筑波大学が2019年度の1年生からデータサイエンスを文系も必須科目とするとの報道です。75分を2コマ連続で10週ということですから、1500分、25時間の授業となります。これだけの時間ではデータ処理ができるようになるのは不可能であすが、その後独学で勉強したりプログラムスクールに通う人も出て来るでしょうから、その動機付けとして有意義だと思います。

私は会社を退職してから1年半ばかりコンピュータプログラムの勉強をしています。先ずはホームページ(HP)を作るためにHTML・CSSを学びました。早くHPを立ち上げたかったので1カ月でマスターするつもりだったのですが、不可能と分かりワードプレスに切り替えました。その後、HPで使うPHP、java-Scriptsを各2ヶ月学びました。2ヶ月ではほんの齧った程度です。使えるようになるためには実際に具体的プログラムを数多く書くことが必要になるのですが、その機会がありません。従って使いこなせるようにはなりません。使うものがないのに何故勉強するのということになりますが、使うものはこれから出て来ると思っています。そして今はpythonというデータサイエンスによく使われるプログラムを勉強しています。これは10カ月くらい続けています。一番自分に合っているプログラムであり、何かできそうな気がしています。

プログラムの勉強を始めたのは、自分の仕事が法律や会計知識など既存のルールの解釈や適用が中心であり、創造性を感じなかったからです。それに言葉や数字には具体的実体が伴わず、抽象的な世界で遊んでいる感じがして仕方なかったからです。その点医学や工学の世界は分子や原子という実体のある物を相手として具体的な物を作り出しますから、魅力的です。言葉に対応する存在があると言うのは安心感があります。会社員生活の最後の方では、具体的なものを作り出す創造的な仕事をしたかったなと思っていました。今からバイオや工学の勉強をしても何もできませんが、コンピュータプログラムなら何かできそうな気がして始めました。プログラミングには数学の知識というより数学の考え方が必要な気がします。工学系プロググラムの道に進まない限り高度な数学の知識を使うことはないと思います。たぶん昔の高校数2のレベルがあれば十分です。

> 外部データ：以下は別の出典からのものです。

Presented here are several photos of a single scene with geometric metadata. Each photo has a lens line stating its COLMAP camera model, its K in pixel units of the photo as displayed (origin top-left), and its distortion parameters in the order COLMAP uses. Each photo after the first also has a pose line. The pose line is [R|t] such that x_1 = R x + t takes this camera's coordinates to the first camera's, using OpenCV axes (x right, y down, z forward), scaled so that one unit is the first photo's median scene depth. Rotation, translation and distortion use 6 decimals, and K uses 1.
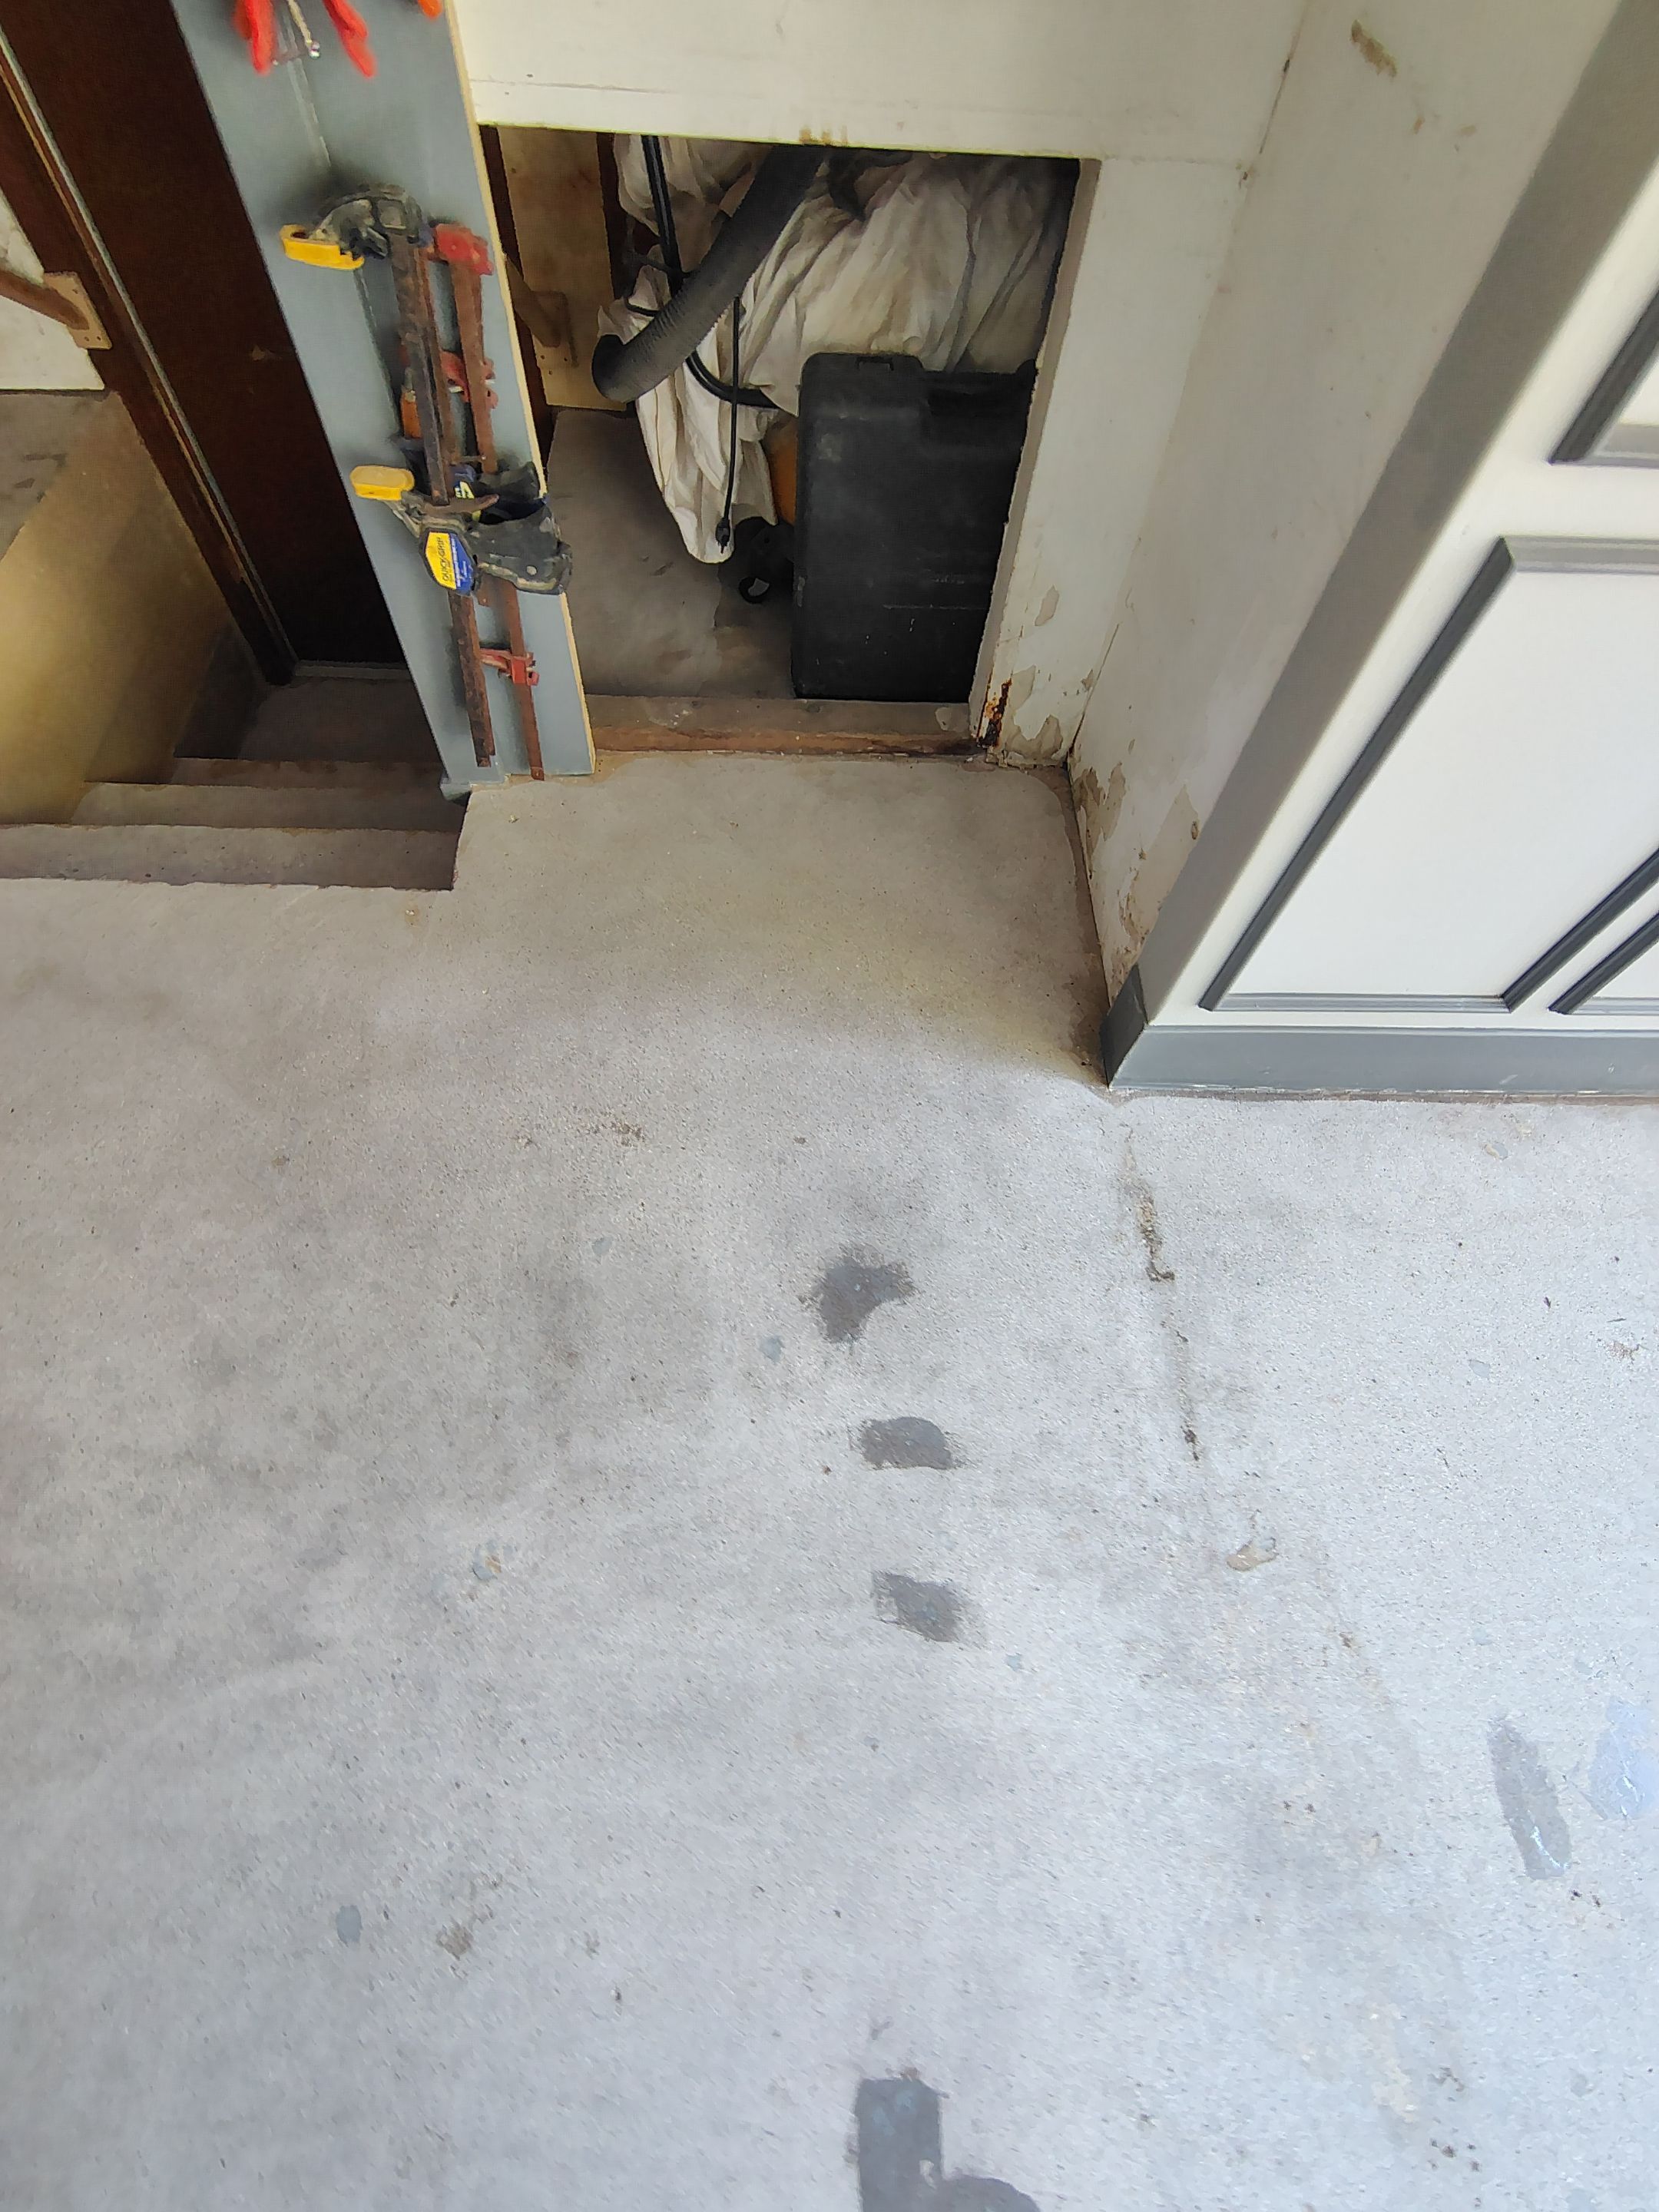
lens RADIAL K [[1032.7, 0, 823.4], [0, 1032.7, 1102.8], [0, 0, 1]] dist [-0.012307, 0.005713]
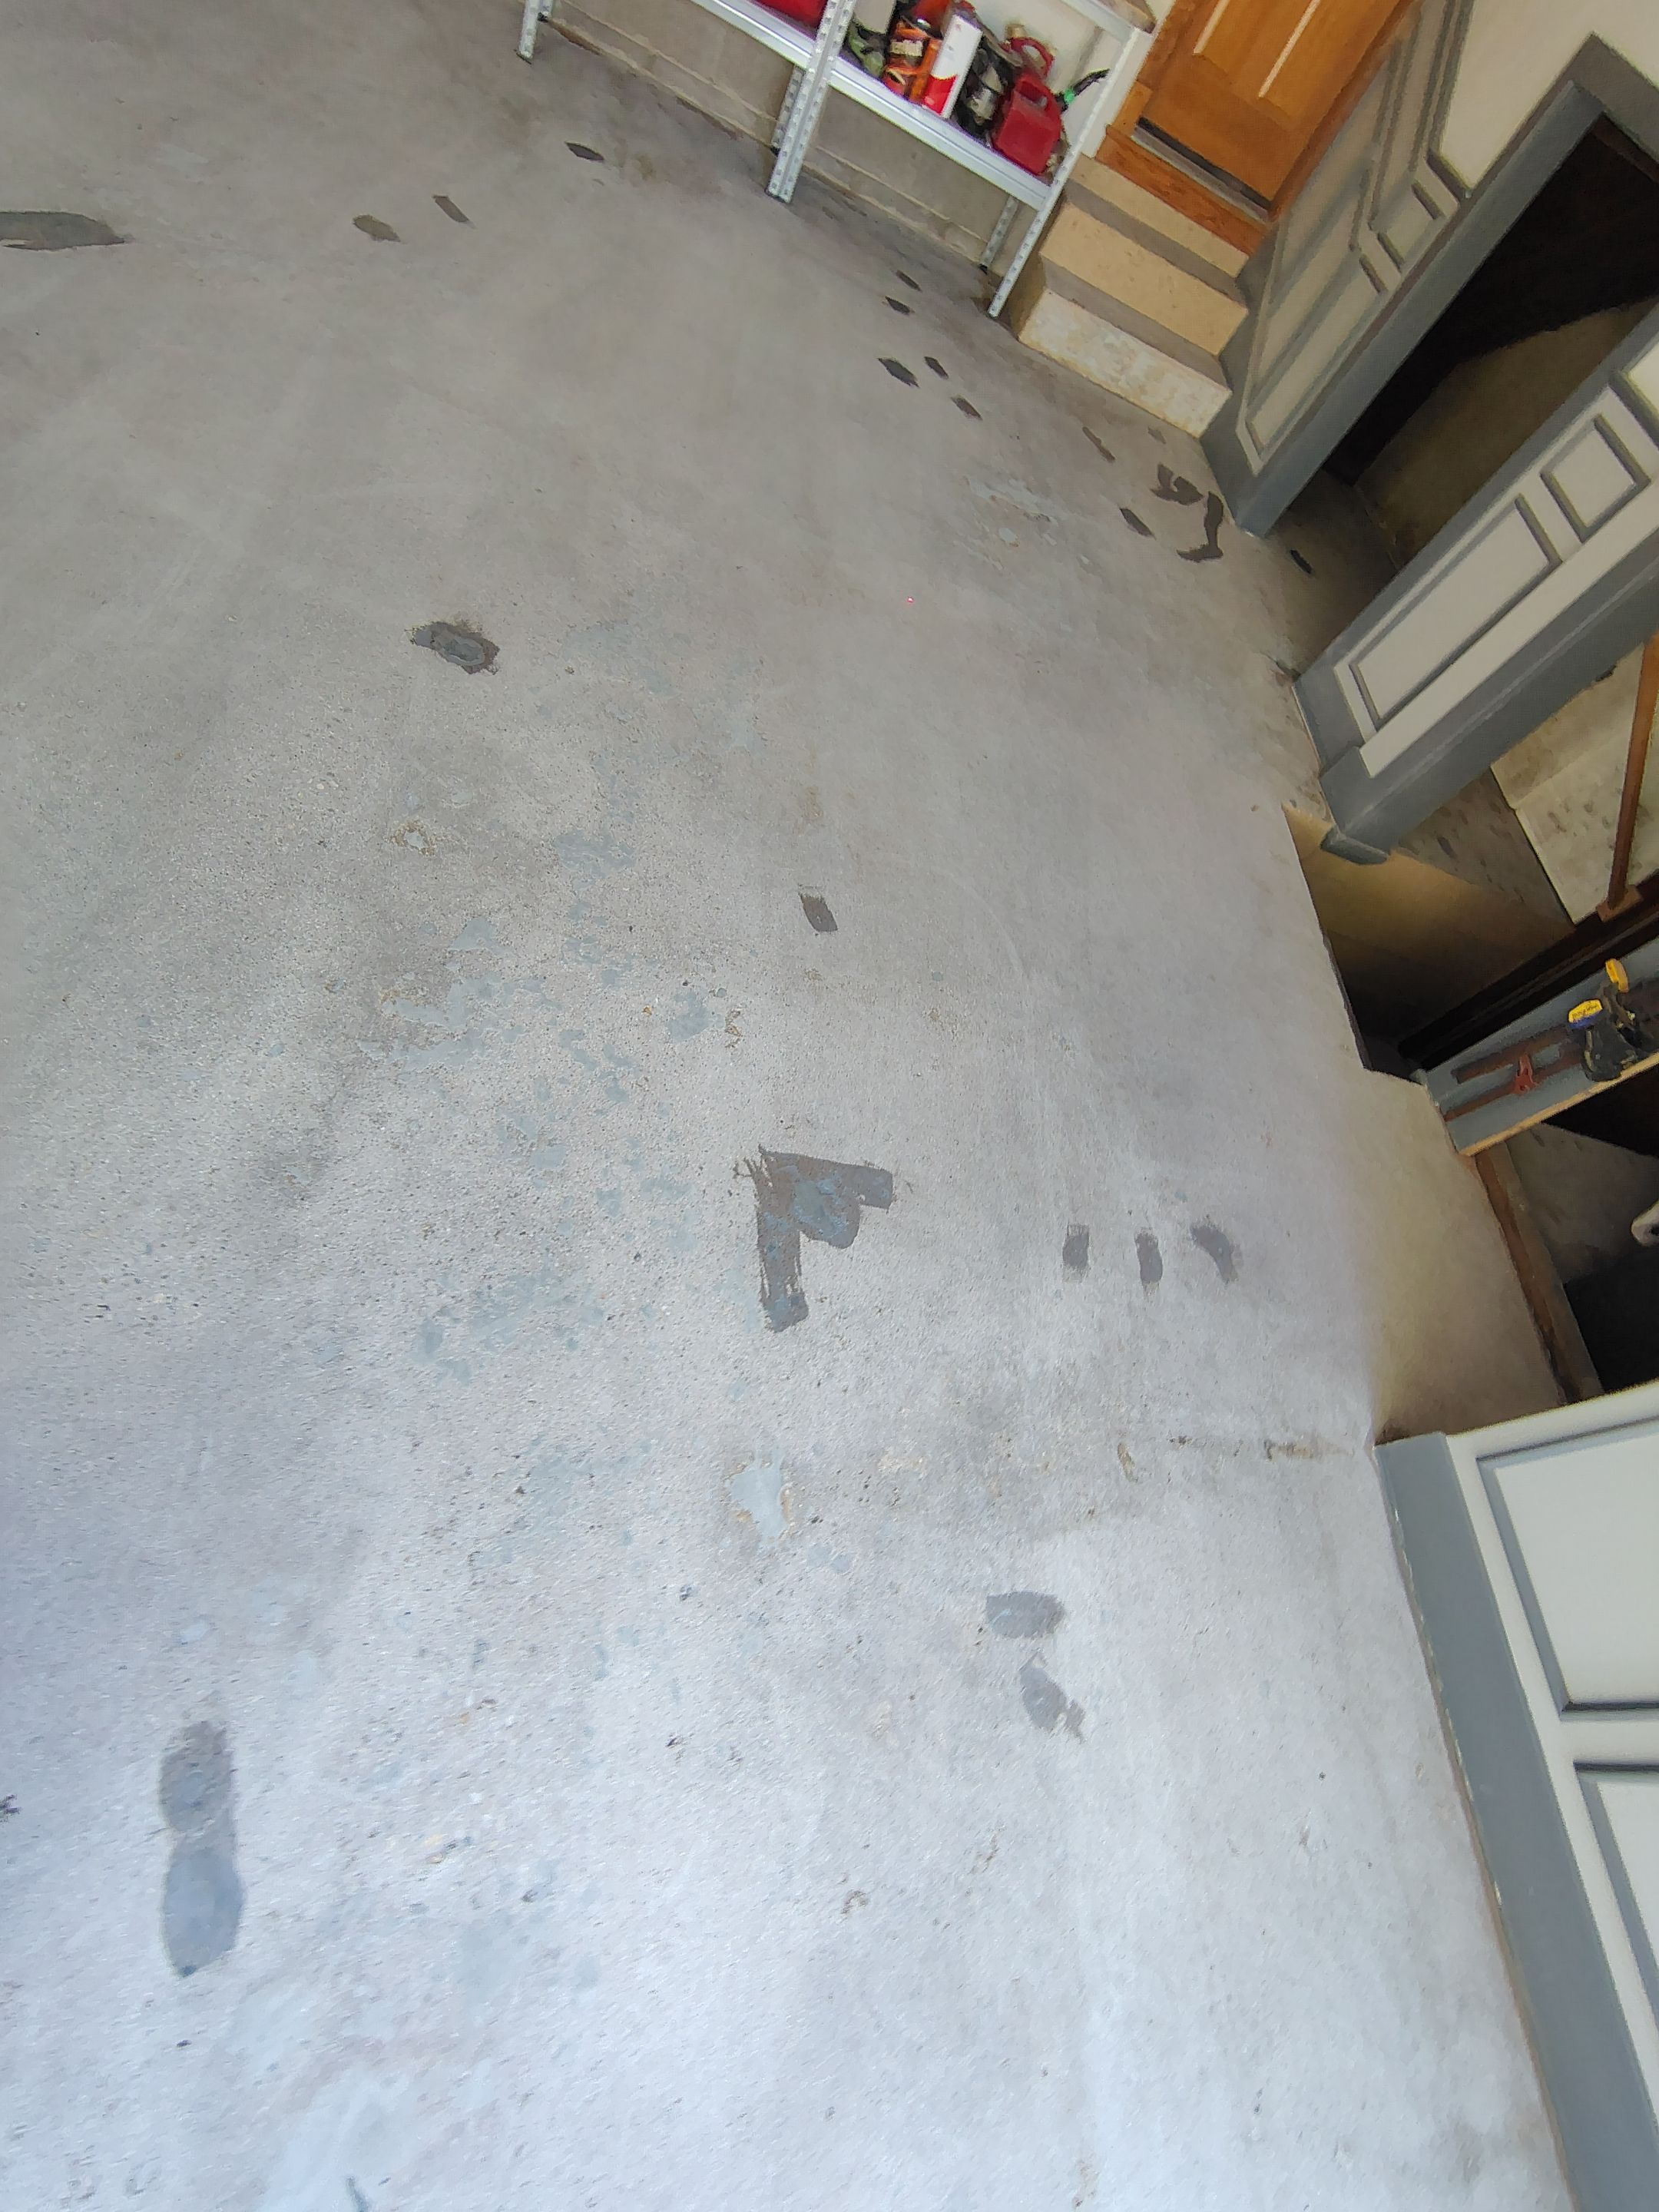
lens RADIAL K [[1032.7, 0, 823.4], [0, 1032.7, 1102.8], [0, 0, 1]] dist [-0.012307, 0.005713]
pose [[0.011134, 0.830905, -0.556303, 0.771298], [-0.995757, 0.060035, 0.069740, 0.706688], [0.091345, 0.553166, 0.828048, -0.549795]]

考えて見れば分かりますが、日常生活には数字が溢れています。数字と無関係に生活するのは不可能です。国語・英語・数学は社会生活の基本となる学力であり、大学の理系・文系関係なく必要な基礎学力です。早稲田大学が近々文系の入試にも数学を必須とするということですが、正しい方向だと思います。今後多くの大学が追随します。現在高校2年進学時に数学が不得意ということで文系を選択する高校生が多いと思いますが、今後このような選択はできなくなります。社会生活においては数学的思考が不可欠なのだから、数学は一般教養のつもりで取り組み、決して放棄してはいけないと思います。